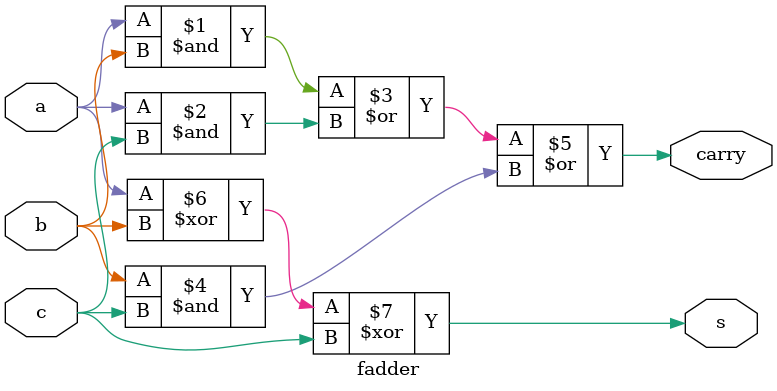
<source format=sv>
/*
2023-1-13 v1: xrb完成
*/

/*--JSON--{"module_name":"deperated","module_ver":"3","module_type":"module"}--JSON--*/
module fadder (
    input a, b, c,
    output carry, s
);
    // rtl实现
    assign carry = a & b | a & c | b & c;
    assign s = a ^ b ^ c;
    // 不知用原语如何，用与非门还是正常的与/或；不知自定义原语如何

endmodule

</source>
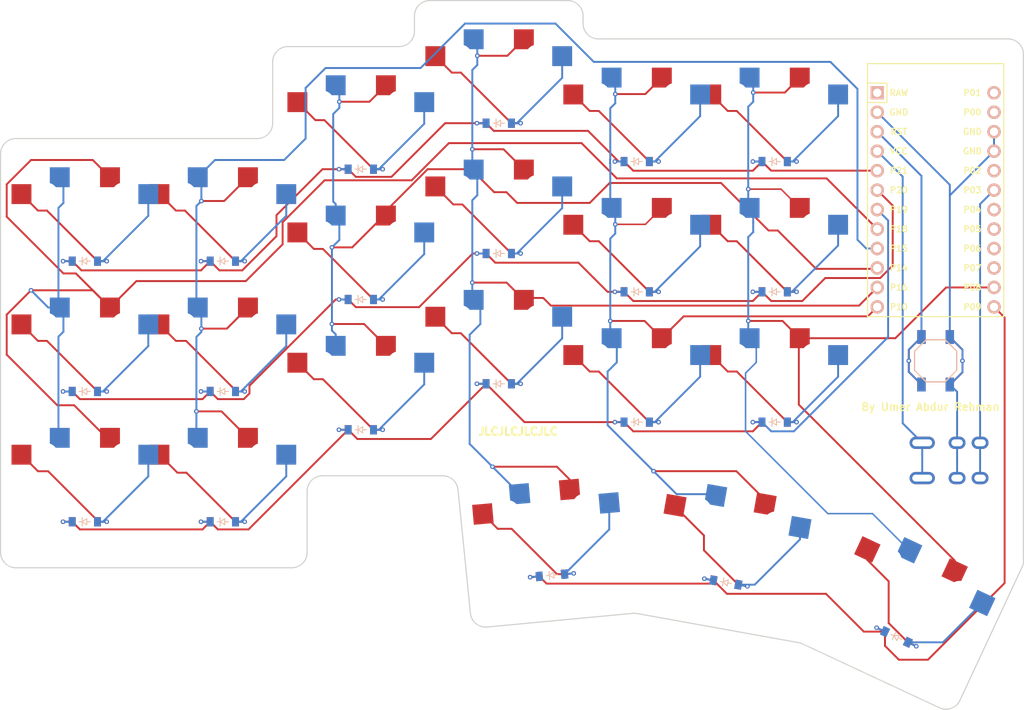
<source format=kicad_pcb>
(kicad_pcb
	(version 20240108)
	(generator "pcbnew")
	(generator_version "8.0")
	(general
		(thickness 1.6)
		(legacy_teardrops no)
	)
	(paper "A3")
	(title_block
		(title "ergoblock")
		(date "2024-12-29")
		(rev "v1.0.0")
		(company "Unknown")
	)
	(layers
		(0 "F.Cu" signal)
		(31 "B.Cu" signal)
		(32 "B.Adhes" user "B.Adhesive")
		(33 "F.Adhes" user "F.Adhesive")
		(34 "B.Paste" user)
		(35 "F.Paste" user)
		(36 "B.SilkS" user "B.Silkscreen")
		(37 "F.SilkS" user "F.Silkscreen")
		(38 "B.Mask" user)
		(39 "F.Mask" user)
		(40 "Dwgs.User" user "User.Drawings")
		(41 "Cmts.User" user "User.Comments")
		(42 "Eco1.User" user "User.Eco1")
		(43 "Eco2.User" user "User.Eco2")
		(44 "Edge.Cuts" user)
		(45 "Margin" user)
		(46 "B.CrtYd" user "B.Courtyard")
		(47 "F.CrtYd" user "F.Courtyard")
		(48 "B.Fab" user)
		(49 "F.Fab" user)
	)
	(setup
		(pad_to_mask_clearance 0.05)
		(allow_soldermask_bridges_in_footprints no)
		(pcbplotparams
			(layerselection 0x00010fc_ffffffff)
			(plot_on_all_layers_selection 0x0000000_00000000)
			(disableapertmacros no)
			(usegerberextensions no)
			(usegerberattributes yes)
			(usegerberadvancedattributes yes)
			(creategerberjobfile yes)
			(dashed_line_dash_ratio 12.000000)
			(dashed_line_gap_ratio 3.000000)
			(svgprecision 4)
			(plotframeref no)
			(viasonmask no)
			(mode 1)
			(useauxorigin no)
			(hpglpennumber 1)
			(hpglpenspeed 20)
			(hpglpendiameter 15.000000)
			(pdf_front_fp_property_popups yes)
			(pdf_back_fp_property_popups yes)
			(dxfpolygonmode yes)
			(dxfimperialunits yes)
			(dxfusepcbnewfont yes)
			(psnegative no)
			(psa4output no)
			(plotreference yes)
			(plotvalue yes)
			(plotfptext yes)
			(plotinvisibletext no)
			(sketchpadsonfab no)
			(subtractmaskfromsilk no)
			(outputformat 1)
			(mirror no)
			(drillshape 0)
			(scaleselection 1)
			(outputdirectory "gerber")
		)
	)
	(net 0 "")
	(net 1 "P18")
	(net 2 "outer_bottom")
	(net 3 "outer_home")
	(net 4 "outer_top")
	(net 5 "P15")
	(net 6 "pinkie_bottom")
	(net 7 "pinkie_home")
	(net 8 "pinkie_top")
	(net 9 "P14")
	(net 10 "ring_bottom")
	(net 11 "ring_home")
	(net 12 "ring_top")
	(net 13 "P16")
	(net 14 "middle_bottom")
	(net 15 "middle_home")
	(net 16 "middle_top")
	(net 17 "P10")
	(net 18 "index_bottom")
	(net 19 "index_home")
	(net 20 "index_top")
	(net 21 "P8")
	(net 22 "inner_bottom")
	(net 23 "inner_home")
	(net 24 "inner_top")
	(net 25 "outer_cluster")
	(net 26 "middle_cluster")
	(net 27 "inner_cluster")
	(net 28 "P19")
	(net 29 "P20")
	(net 30 "P21")
	(net 31 "P9")
	(net 32 "RAW")
	(net 33 "GND")
	(net 34 "RST")
	(net 35 "VCC")
	(net 36 "P1")
	(net 37 "P0")
	(net 38 "P2")
	(net 39 "P3")
	(net 40 "P4")
	(net 41 "P5")
	(net 42 "P6")
	(net 43 "P7")
	(footprint "E73:SW_TACT_ALPS_SKQGABE010" (layer "F.Cu") (at 261 134 -90))
	(footprint "PG1350" (layer "F.Cu") (at 168 116))
	(footprint "PG1350" (layer "F.Cu") (at 150 150))
	(footprint "ceoloide:diode_tht_sod123" (layer "F.Cu") (at 150 121))
	(footprint "ceoloide:diode_tht_sod123" (layer "F.Cu") (at 168 121))
	(footprint "ceoloide:diode_tht_sod123" (layer "F.Cu") (at 222 125))
	(footprint "PG1350" (layer "F.Cu") (at 204 132))
	(footprint "ceoloide:diode_tht_sod123" (layer "F.Cu") (at 204 137))
	(footprint "ceoloide:diode_tht_sod123" (layer "F.Cu") (at 186 126))
	(footprint "PG1350" (layer "F.Cu") (at 234.5 158 -10))
	(footprint "ProMicro" (layer "F.Cu") (at 261 113 -90))
	(footprint "ceoloide:diode_tht_sod123" (layer "F.Cu") (at 240 125))
	(footprint "PG1350" (layer "F.Cu") (at 222 120))
	(footprint "PG1350" (layer "F.Cu") (at 150 133))
	(footprint "PG1350" (layer "F.Cu") (at 150 116))
	(footprint "VIA-0.6mm" (layer "F.Cu") (at 257.5 134))
	(footprint "ceoloide:diode_tht_sod123" (layer "F.Cu") (at 204 103))
	(footprint "ceoloide:diode_tht_sod123" (layer "F.Cu") (at 222 142))
	(footprint "ceoloide:diode_tht_sod123" (layer "F.Cu") (at 204 120))
	(footprint "PG1350" (layer "F.Cu") (at 222 137))
	(footprint "ceoloide:diode_tht_sod123" (layer "F.Cu") (at 150 155))
	(footprint "PG1350" (layer "F.Cu") (at 240 103))
	(footprint "PG1350" (layer "F.Cu") (at 168 150))
	(footprint "ceoloide:diode_tht_sod123" (layer "F.Cu") (at 168 138))
	(footprint "PG1350" (layer "F.Cu") (at 186 104))
	(footprint "PG1350" (layer "F.Cu") (at 186 138))
	(footprint "PG1350" (layer "F.Cu") (at 186 121))
	(footprint "PG1350" (layer "F.Cu") (at 210.5 157 5))
	(footprint "ceoloide:diode_tht_sod123" (layer "F.Cu") (at 222 108))
	(footprint "ceoloide:diode_tht_sod123" (layer "F.Cu") (at 240 108))
	(footprint "ceoloide:diode_tht_sod123" (layer "F.Cu") (at 255.886909 170.031539 -25))
	(footprint "ceoloide:diode_tht_sod123" (layer "F.Cu") (at 186 143))
	(footprint "ceoloide:diode_tht_sod123" (layer "F.Cu") (at 150 138))
	(footprint "PG1350" (layer "F.Cu") (at 222 103))
	(footprint "PG1350" (layer "F.Cu") (at 240 137))
	(footprint "ceoloide:diode_tht_sod123" (layer "F.Cu") (at 186 109))
	(footprint "ceoloide:diode_tht_sod123" (layer "F.Cu") (at 210.935779 161.980974 5))
	(footprint "ceoloide:diode_tht_sod123" (layer "F.Cu") (at 233.631759 162.924039 -10))
	(footprint "PG1350" (layer "F.Cu") (at 204 98))
	(footprint "PG1350" (layer "F.Cu") (at 168 133))
	(footprint "PG1350"
		(layer "F.Cu")
		(uuid "e7252fe6-b595-45e4-a2a2-745ecb2c54ba")
		(at 204 115)
		(property "Reference" "S11"
			(at 0 0 0)
			(layer "F.SilkS")
			(hide yes)
			(uuid "ed22fff2-cbd3-45fd-8edf-0b1a263f6d82")
... [134330 chars truncated]
</source>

Work required
What is the number of lines in the listing above that hold "uuid"? Respond with that number and nothing else.

Expected answer
2